Görevler ve Alıştırmalar:
1. Kayyum raporu haberine göre DBP'nin 102 belediyesinden kaçına kayyum atanmıştır?
2. Kayyum raporu haberinde "Demokratik Bölgeler Partisi" sözcüklerinden başlayıp "bulunduğu pankartlar asıldı." sözcükleri de dahil olmak üzere o kısmı hiç değiştirmeden döndür.

Belge Bölümü:
----------

DBP kayyum raporunu açıkladı: Halk ve devlet arasındaki makas daha da açıldı

img

DİYARBAKIR - DBP, 102 belediyesinden 94’üne atanan kayyumların uygulamalarını içeren raporu açıkladı. DBP Eş Genel Başkanı Mehmet Arslan, “AKP’nin yaklaşımı ‘Kürtler Türkiye’de var olabilir ama kendi kendini yönetemez’ yaklaşımıdır" değerlendirmesi yaptı. 

Demokratik Bölgeler Partisi (DBP), “Demokratik ekolojik katılımcı kadın özgürlükçü yerel yönetim modeli ve bir gasp aracı olarak kayyum uygulamaları” başlıklı kayyum raporunu, Diyarbakır’daki Demir Otel’de geniş katılımlı basın toplantısıyla kamuoyuna deklare etti. Toplantının gerçekleştirildiği salona, “Demokratik özgürlükçü yerel yönetimlerin gaspı: Kayyum” ile tutuklu belediye eşbaşkanlarının fotoğraflarının bulunduğu “İrademize kayyum atanamaz” yazılı pankart, “Eşbaşkanlık sistemi ile özgür yaşamı inşa ediyoruz”,  kayyum atanan DBP’li belediye binalarının polis ve barikatlarla abluka altına alındığı fotoğrafların bulunduğu ve “Bu halden OHAL’e” yazılı Kürt siyasetinin 1999 yılından bu yana yerel yönetimlere katıldığı siyasi partilerin logolarının bulunduğu pankartlar asıldı.

----------

Veri Kümesi Alıntısı:
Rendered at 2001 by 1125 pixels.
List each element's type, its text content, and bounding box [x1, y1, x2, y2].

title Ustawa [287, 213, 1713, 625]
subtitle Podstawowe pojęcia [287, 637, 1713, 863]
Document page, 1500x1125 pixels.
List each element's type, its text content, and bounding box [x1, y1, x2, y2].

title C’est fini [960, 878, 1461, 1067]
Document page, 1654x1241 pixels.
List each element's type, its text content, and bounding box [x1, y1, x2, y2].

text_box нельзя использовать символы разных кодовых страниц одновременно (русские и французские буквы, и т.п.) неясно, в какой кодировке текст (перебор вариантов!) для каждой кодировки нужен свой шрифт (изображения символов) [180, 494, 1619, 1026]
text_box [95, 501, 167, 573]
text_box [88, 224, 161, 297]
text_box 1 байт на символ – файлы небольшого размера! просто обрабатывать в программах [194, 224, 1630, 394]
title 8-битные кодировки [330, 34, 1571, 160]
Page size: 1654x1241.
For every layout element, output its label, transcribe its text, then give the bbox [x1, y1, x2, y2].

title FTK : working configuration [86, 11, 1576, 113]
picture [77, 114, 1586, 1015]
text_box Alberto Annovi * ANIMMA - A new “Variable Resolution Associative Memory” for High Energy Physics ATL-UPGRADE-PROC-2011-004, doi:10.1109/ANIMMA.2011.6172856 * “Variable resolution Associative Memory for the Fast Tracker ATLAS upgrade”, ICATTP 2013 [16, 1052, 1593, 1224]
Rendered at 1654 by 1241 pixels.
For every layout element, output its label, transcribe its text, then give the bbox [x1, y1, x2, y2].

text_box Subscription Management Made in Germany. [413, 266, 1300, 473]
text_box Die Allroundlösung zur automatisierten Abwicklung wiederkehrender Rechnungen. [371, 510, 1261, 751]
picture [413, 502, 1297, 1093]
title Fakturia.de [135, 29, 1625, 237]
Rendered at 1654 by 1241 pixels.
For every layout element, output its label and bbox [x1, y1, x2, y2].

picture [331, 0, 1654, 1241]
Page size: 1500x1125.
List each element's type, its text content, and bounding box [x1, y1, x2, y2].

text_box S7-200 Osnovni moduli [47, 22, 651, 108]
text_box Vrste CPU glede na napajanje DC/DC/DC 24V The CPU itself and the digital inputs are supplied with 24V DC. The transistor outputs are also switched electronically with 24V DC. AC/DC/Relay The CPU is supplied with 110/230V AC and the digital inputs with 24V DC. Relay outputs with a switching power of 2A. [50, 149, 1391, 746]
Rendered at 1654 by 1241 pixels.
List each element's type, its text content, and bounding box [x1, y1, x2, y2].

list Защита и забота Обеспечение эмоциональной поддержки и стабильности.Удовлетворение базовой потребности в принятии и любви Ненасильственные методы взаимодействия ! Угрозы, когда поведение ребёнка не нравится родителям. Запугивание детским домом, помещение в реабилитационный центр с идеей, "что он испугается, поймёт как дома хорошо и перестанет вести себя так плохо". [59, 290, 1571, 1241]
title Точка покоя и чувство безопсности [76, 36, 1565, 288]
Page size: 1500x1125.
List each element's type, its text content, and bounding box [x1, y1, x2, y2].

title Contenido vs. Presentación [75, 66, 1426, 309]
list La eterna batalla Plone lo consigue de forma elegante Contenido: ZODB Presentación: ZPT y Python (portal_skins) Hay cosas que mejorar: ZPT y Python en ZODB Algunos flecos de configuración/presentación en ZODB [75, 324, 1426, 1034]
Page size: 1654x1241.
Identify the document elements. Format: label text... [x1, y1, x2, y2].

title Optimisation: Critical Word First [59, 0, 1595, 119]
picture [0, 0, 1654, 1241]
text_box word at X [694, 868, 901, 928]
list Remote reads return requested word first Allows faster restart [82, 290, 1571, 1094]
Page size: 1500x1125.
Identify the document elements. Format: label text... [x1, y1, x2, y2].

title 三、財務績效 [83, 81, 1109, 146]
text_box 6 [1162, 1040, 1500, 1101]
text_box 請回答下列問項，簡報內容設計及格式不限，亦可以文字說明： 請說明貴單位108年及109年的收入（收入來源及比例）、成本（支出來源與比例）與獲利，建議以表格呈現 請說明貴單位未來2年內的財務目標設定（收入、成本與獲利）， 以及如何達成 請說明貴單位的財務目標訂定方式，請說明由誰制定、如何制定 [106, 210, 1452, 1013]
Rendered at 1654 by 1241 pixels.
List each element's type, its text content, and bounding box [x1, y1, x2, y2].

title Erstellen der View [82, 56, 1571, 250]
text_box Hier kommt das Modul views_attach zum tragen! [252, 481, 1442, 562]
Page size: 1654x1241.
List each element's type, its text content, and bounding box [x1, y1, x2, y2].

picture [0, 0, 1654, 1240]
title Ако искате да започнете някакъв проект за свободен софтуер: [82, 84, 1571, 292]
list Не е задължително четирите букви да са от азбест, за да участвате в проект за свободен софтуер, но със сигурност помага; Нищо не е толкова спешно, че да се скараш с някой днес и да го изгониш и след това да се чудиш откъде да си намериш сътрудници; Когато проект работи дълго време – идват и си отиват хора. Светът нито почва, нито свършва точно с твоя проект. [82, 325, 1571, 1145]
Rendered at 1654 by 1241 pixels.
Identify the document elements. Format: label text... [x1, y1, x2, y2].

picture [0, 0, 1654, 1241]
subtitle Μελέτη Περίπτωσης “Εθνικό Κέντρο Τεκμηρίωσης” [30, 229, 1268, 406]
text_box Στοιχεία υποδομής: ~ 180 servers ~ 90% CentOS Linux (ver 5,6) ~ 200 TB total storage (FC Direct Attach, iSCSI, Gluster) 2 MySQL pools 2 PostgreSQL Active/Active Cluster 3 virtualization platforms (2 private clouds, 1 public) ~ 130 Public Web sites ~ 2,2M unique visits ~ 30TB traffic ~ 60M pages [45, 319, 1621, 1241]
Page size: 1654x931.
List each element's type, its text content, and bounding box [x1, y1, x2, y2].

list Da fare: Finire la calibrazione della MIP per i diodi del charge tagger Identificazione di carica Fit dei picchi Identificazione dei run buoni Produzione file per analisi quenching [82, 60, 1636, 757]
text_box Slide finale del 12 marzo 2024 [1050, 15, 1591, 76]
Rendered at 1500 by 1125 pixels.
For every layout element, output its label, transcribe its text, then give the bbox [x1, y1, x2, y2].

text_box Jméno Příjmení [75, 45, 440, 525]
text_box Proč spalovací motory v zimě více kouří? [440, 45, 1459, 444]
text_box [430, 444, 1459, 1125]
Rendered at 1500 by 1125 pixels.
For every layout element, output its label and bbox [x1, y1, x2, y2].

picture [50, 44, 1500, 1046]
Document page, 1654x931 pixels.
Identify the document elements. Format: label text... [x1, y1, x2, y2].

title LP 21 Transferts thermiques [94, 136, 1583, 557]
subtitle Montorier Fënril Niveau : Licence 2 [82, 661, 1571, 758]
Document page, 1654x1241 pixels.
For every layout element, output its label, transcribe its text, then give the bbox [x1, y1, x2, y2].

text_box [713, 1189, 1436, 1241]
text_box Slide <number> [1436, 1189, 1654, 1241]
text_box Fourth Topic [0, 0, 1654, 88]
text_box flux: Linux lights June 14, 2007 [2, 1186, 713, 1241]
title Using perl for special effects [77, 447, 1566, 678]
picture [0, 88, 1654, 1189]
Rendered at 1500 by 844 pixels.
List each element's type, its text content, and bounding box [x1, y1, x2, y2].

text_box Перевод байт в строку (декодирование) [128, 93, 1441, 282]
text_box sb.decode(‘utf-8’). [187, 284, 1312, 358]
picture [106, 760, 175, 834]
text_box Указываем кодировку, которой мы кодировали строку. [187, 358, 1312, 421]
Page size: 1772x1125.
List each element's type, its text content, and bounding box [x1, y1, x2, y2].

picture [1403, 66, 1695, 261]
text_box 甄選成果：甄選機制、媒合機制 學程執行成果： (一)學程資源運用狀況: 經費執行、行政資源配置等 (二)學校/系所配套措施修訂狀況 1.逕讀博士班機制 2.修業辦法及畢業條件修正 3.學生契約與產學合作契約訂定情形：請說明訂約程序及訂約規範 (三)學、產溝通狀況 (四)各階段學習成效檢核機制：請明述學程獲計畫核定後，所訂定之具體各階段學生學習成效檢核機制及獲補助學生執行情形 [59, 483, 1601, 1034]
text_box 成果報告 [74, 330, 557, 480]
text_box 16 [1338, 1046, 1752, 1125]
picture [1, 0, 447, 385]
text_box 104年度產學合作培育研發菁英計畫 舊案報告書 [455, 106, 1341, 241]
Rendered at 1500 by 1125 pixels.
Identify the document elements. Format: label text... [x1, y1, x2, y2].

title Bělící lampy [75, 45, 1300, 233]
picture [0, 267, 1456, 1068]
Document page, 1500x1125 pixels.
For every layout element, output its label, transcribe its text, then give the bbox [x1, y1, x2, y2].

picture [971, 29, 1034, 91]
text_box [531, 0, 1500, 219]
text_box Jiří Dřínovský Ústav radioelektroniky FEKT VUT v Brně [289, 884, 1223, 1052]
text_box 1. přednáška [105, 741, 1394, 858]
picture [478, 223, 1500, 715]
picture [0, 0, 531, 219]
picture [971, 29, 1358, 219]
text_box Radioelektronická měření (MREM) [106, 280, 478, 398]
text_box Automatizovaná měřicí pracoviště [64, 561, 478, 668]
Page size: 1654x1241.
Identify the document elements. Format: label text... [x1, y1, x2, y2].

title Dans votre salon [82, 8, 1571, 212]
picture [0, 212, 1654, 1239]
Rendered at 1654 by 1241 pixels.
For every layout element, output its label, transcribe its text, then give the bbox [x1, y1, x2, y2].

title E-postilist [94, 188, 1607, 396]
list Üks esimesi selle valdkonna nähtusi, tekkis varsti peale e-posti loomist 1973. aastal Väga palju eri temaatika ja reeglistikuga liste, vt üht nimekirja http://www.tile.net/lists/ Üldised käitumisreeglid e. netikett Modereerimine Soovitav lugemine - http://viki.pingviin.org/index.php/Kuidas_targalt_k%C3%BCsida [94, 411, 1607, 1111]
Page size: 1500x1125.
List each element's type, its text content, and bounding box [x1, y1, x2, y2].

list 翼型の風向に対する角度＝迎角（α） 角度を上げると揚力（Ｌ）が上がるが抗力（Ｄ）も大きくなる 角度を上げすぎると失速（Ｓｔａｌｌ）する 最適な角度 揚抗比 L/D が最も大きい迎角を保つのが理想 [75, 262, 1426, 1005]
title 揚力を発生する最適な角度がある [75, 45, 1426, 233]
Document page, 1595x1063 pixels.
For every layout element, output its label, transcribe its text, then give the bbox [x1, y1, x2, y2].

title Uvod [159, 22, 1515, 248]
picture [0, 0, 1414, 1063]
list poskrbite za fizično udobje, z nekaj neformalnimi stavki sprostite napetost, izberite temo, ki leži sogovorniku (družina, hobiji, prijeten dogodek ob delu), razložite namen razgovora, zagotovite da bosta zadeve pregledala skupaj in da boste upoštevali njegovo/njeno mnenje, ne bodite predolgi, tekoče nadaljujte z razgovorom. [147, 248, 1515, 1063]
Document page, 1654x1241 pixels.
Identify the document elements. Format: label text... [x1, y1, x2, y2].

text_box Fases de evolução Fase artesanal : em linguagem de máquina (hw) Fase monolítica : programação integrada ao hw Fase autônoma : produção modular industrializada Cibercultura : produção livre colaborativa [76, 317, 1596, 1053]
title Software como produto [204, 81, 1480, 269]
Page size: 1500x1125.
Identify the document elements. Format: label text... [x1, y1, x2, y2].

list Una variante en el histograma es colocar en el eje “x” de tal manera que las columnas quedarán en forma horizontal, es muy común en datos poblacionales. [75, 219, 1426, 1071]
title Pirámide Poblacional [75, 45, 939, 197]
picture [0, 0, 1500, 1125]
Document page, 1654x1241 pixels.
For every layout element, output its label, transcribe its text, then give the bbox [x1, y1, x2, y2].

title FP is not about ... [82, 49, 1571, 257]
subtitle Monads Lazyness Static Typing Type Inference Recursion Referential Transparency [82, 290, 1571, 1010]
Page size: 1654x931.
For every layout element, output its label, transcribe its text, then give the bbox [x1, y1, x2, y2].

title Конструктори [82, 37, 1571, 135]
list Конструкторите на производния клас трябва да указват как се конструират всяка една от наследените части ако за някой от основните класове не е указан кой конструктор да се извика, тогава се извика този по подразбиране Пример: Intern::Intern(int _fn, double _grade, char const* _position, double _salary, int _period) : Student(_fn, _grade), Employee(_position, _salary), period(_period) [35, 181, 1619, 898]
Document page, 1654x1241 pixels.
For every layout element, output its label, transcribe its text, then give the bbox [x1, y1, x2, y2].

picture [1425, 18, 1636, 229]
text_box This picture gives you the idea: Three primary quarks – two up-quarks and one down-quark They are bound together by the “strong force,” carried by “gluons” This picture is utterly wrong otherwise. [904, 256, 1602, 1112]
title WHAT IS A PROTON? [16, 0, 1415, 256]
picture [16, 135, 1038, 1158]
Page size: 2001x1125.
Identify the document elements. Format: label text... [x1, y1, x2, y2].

----------

Yanıtlar:
1. 94'üne.

2.
Demokratik Bölgeler Partisi (DBP), “Demokratik ekolojik katılımcı kadın özgürlükçü yerel yönetim modeli ve bir gasp aracı olarak kayyum uygulamaları” başlıklı kayyum raporunu, Diyarbakır’daki Demir Otel’de geniş katılımlı basın toplantısıyla kamuoyuna deklare etti. Toplantının gerçekleştirildiği salona, “Demokratik özgürlükçü yerel yönetimlerin gaspı: Kayyum” ile tutuklu belediye eşbaşkanlarının fotoğraflarının bulunduğu “İrademize kayyum atanamaz” yazılı pankart, “Eşbaşkanlık sistemi ile özgür yaşamı inşa ediyoruz”,  kayyum atanan DBP’li belediye binalarının polis ve barikatlarla abluka altına alındığı fotoğrafların bulunduğu ve “Bu halden OHAL’e” yazılı Kürt siyasetinin 1999 yılından bu yana yerel yönetimlere katıldığı siyasi partilerin logolarının bulunduğu pankartlar asıldı.